Monday, September 24, 2012

Blog-view: Arielle Greenberg

 Arielle Greenberg is  a new  member of the lively Maine poetry scene, and we’re glad she and her family chose to settle in Belfast after she left a tenured position in poetry at Columbia College Chicago. She is co-author, with Rachel Zucker, of the hybrid-genre Home/Birth: A Poemic, and author of My Kafka Century, Given, and several chapbooks, including the forthcoming Shake Her

Not only that, she is co-editor of three anthologies, most recently the not-too-missed Gurlesque with Lara Glenum.  And she teaches poetry out of her home, in the community, and through the University of Tampa's low-residency MFA program. She can been seen in her regular column for the American Poetry Review on issues and trends in contemporary poetics

LB: What is an artifact you have in your studio or writing space, and what does it mean for your work?
AG: I don't really have a writing space per se: I usually write the first drafts of my poems long-hand, preferably while lying horizontally across my bed, or on scraps of paper while I'm driving, or on the backs of other sheets of paper.  Later I type them in at my computer, which is on a little vintage Danish modern desk in my "office" next to the kids' playroom.  My desk is covered with papers, books, things I rip out of magazines, etc., but none of these are exactly artifacts.  So, no artifact and no writing space! I don't mind, though: I'm generally kind of adverse to things or routines that mythologize and idealize the act of poem-making.

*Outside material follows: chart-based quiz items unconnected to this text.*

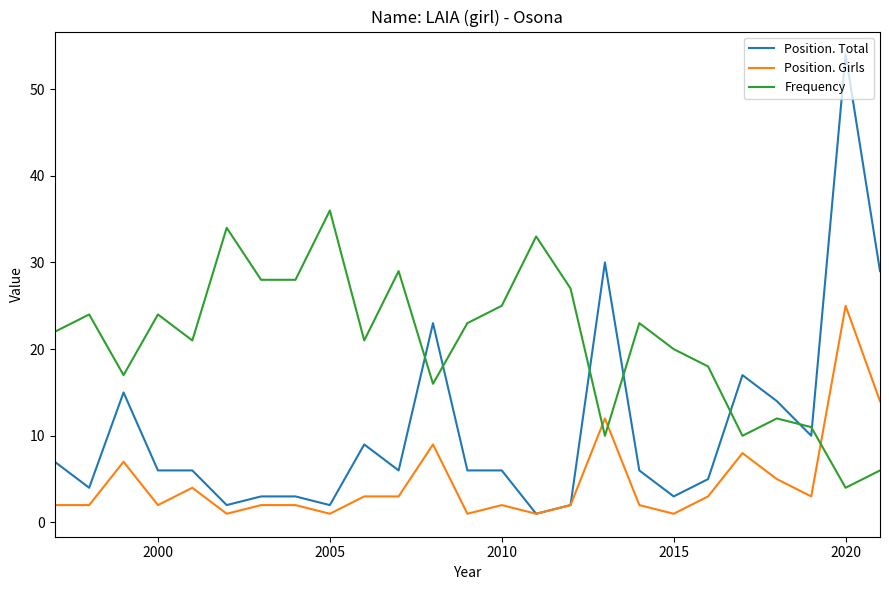

Which series has the largest total across all categories?

Frequency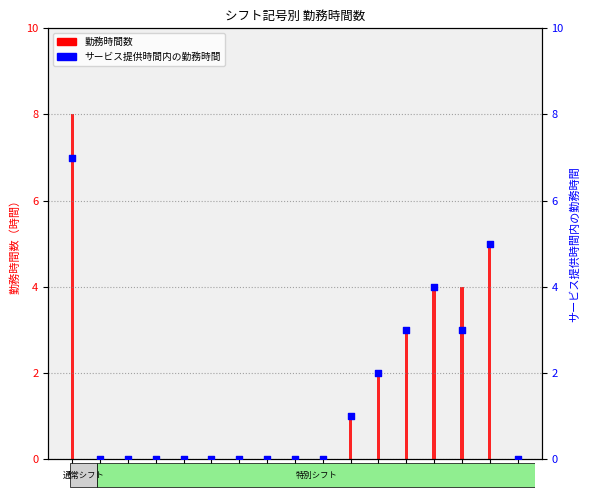

Which series contains the lowest Y value?

勤務時間数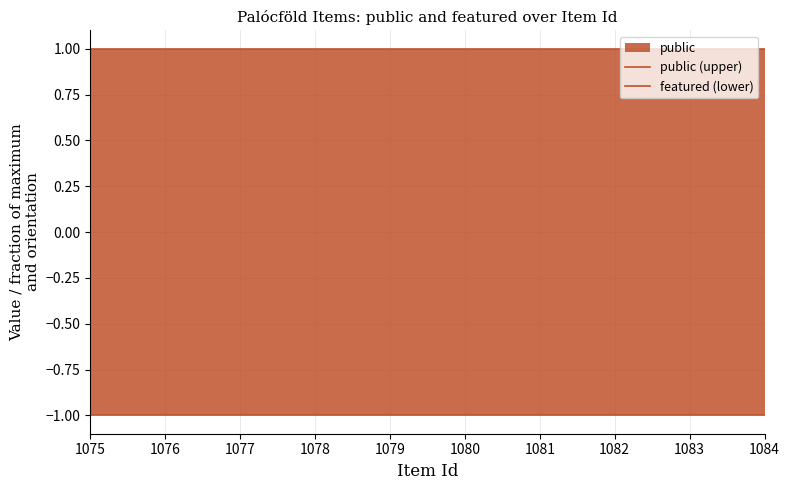

True or false: featured (lower) has a value of -1 at 1076.

False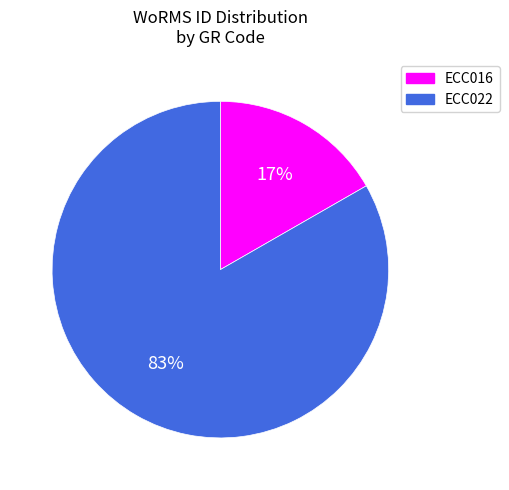

Is it true that ECC022 is 69% of the pie?

False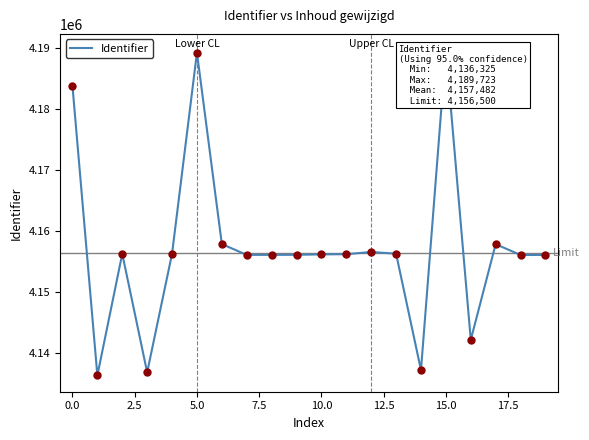

Between 19 and 17, which is larger?

17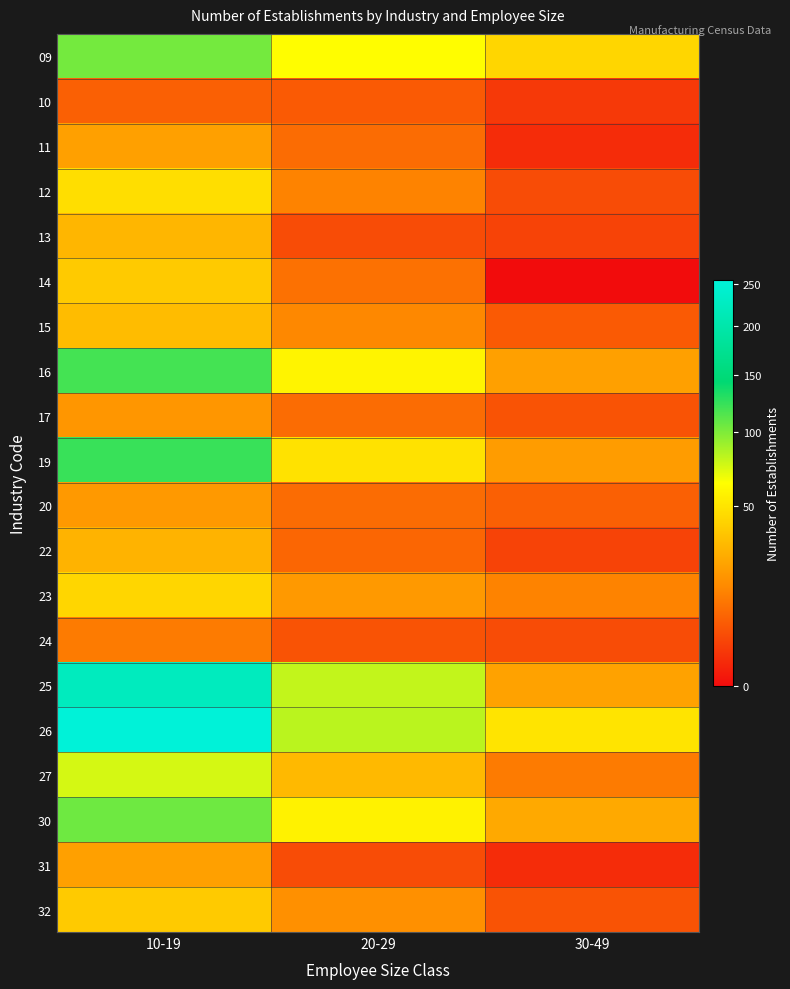

Rank the series by their maximum value, from lowest to highest.

10, 24, 17, 20, 11, 31, 22, 13, 15, 14, 32, 23, 12, 27, 09, 30, 16, 19, 25, 26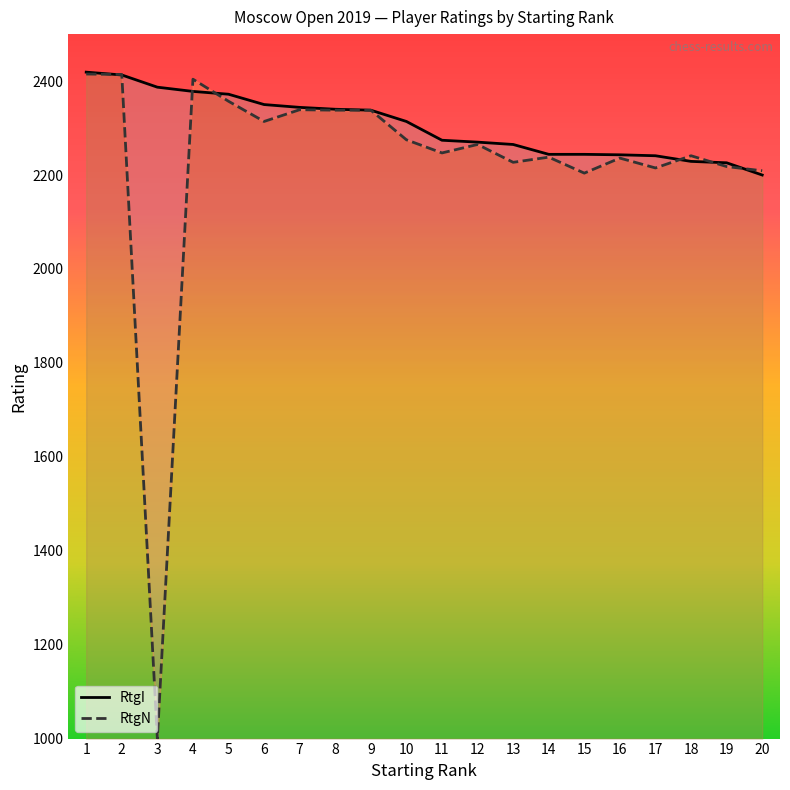

How many values in the RtgI series are below 2314?

10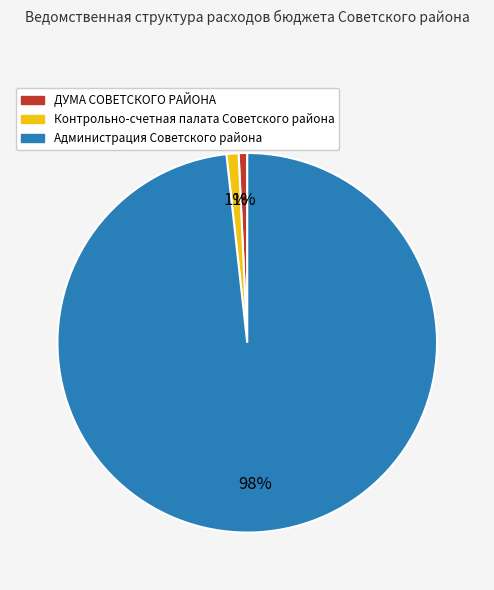

Combined, do Контрольно-счетная палата Советского района and ДУМА СОВЕТСКОГО РАЙОНА account for over 50%?

No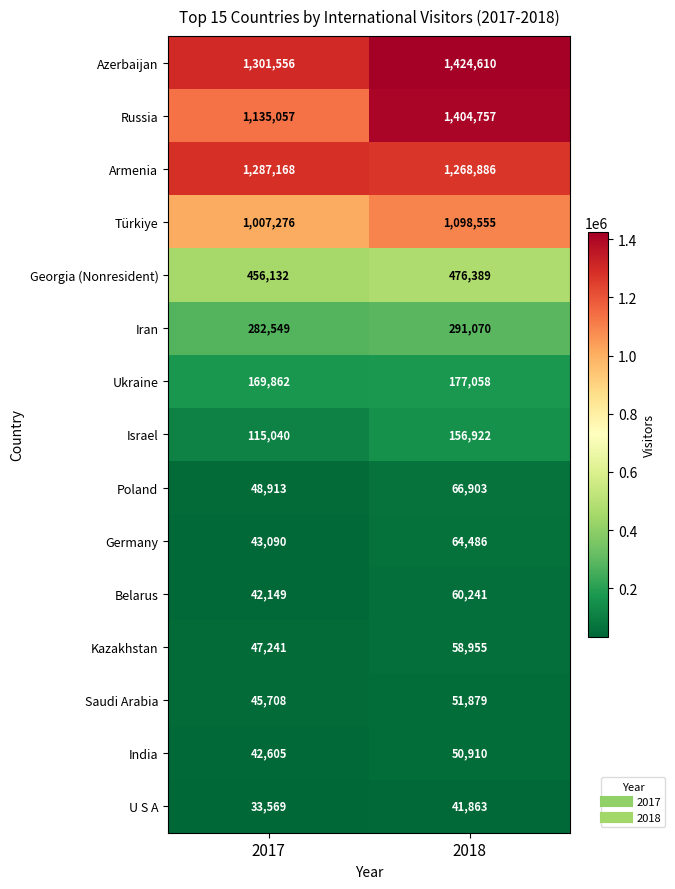

What value does the Iran series have at 2017, to the nearest 50?

282550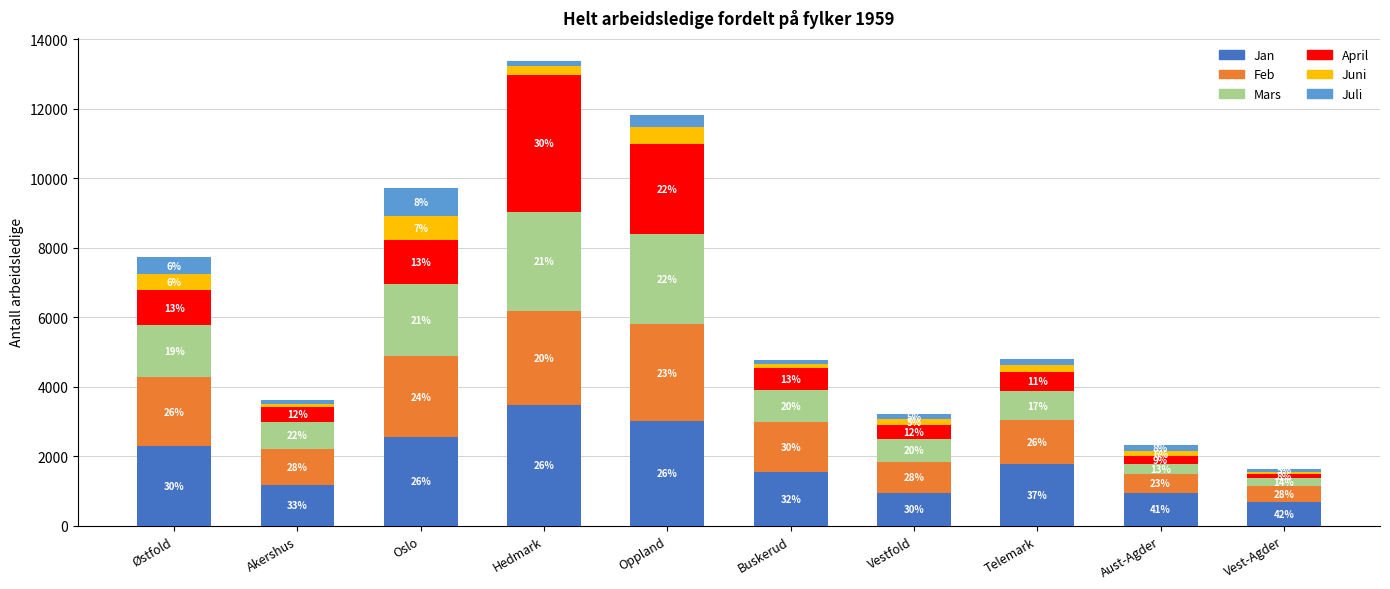

At how many categories does at least one series exceed 2918?

2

LB: We're interested in knowing what you've read recently but we'd love to know what you wish you had read at some point, or sometimes pretend you have read.
AG: I really want to read Lydia Davis' translation of Proust.  Quite a project, and one I've been meaning to undertake for years, but still have not. I've never read Proust. I love the idea of Proust, but I'm not sure I'll like the actual thing.  I love Davis, though, so I feel like if anyone can get me to read him in translation, it will be her.
LB: What is something you would like to tell the world?
AG: Oh, gosh. I'm such a loudmouth: I'm sure that I've already shouted everything I want to tell the world more than I ought to have.